INTRODUCTION Vigna radiata (L.) Wilczek, commonly known as greengram or mungbean is the most widely distributed species among the six Asiatic Vigna species. It is one of the predominant sources of protein and certain essential amino acids like lysine and tryptophan in vegetarian diets. It possessed certain added features compared to other pulses. It is relatively drought tolerant and well adapted to a range of soil conditions including light soils and can thrive even under limited irrigation, more over, it is suited for crop rotation and crop mixtures Baldev (1988) and Sadaphal (1988). However, this crop is *Corresponding author Email: mpandiyan8@yahoo.co.in.

suffering from the yield advantage as realized in case of C4 cereals.

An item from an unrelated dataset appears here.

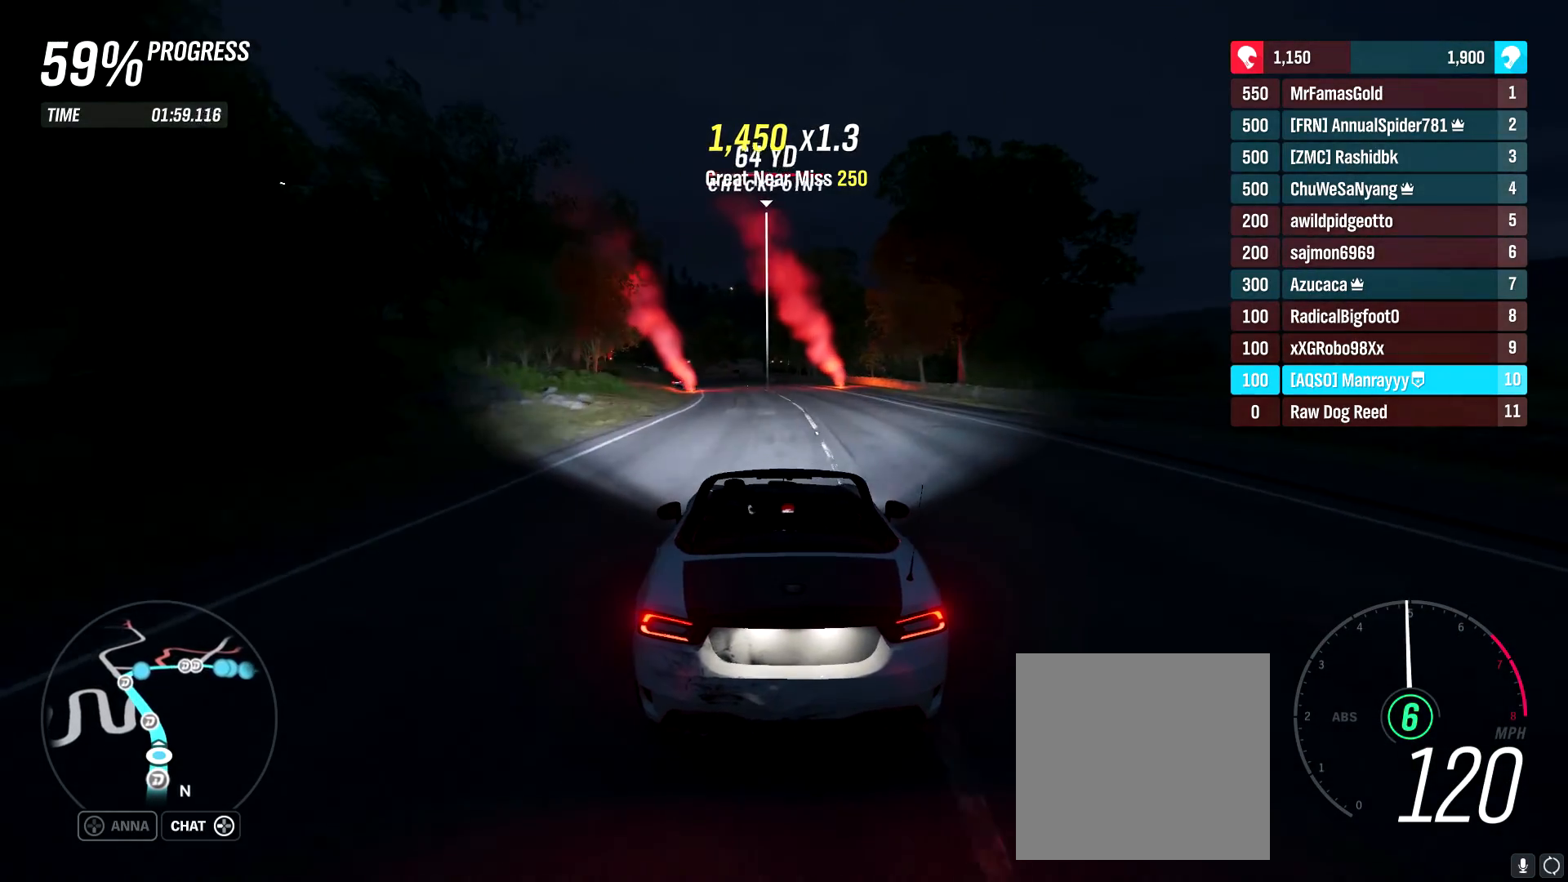
{"buttons": ["R2"], "left_stick": "left", "right_stick": "center", "events": [[83, "left_stick", "center"], [150, "left_stick", "left"], [300, "left_stick", "center"], [383, "left_stick", "left"]]}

Presently, the yield level of green gram as like other pulses is well below the optimum level. The average yield of mungbean is very low not only in India (425 kg/ha) but in entire tropical and subtropical Asia. In Tamil Nadu it is cultivated in an area of 0.163million hectare with a production of 0.78 lakhs tonnes. Besides management factors the prime cause for the low productivity can be ascribed to the inherently low yielding potential of the cultivars coupled with susceptibility to diseases. Stepwise utilization of primary gene pools of this crop can result in tremendous improvement in yield when we used distinct variability available germplasm lines. In order to utilize the variability available in the primary gene pool, it

is imperative to critically characterize and evaluate the available germplasm collections, establishing core collections and employing divergent parents to obtain useful segregants. The core collection concept was suggested by Frankel and Brown (1984), who defined it as a representative sample of a collection where as much as possible of the diversity of the collection, is retained with minimum redundancy.

The core collection is a logical first step in the screening for desirable alleles Holbrook and Anderson (1995). The economy of size makes it possible to increase the number of characteristics evaluated and or to promote the use of other techniques for screening such as molecular markers. Selection of parents from the core collection for hybridization program is likely to generate superior transgressive segregants With a view to evaluate the available germplasm using the descriptors and form the core collection, this study was taken up keeping the following objectives in mind. 1. To evaluate and characterize available germplasm of green gram using NBPGR descriptors. 2. To perform hierarchical cluster analysis and ordinate analysis of available germplasm and to establish core collection following specific scientific principles. 3. To assess genetic components and to perform association analysis among yield and yield attributes within the core collection. MATERIALS AND METHODS Seeds of 646 accessions of greengram were collected from the Department of Pulses and utilized for the study. The field experiments were carried out at Department of Pulses, Centre for Plant Breeding and Genetics (CPBG), Tamil Nadu Agricultural University, Coimbatore during 2002 to 2004 Rabi and Kharif seasons. Each genotype was sown in two single row plot each of four metre length, plants were raised at a spacing of 30 x 10 cm and replicated twice.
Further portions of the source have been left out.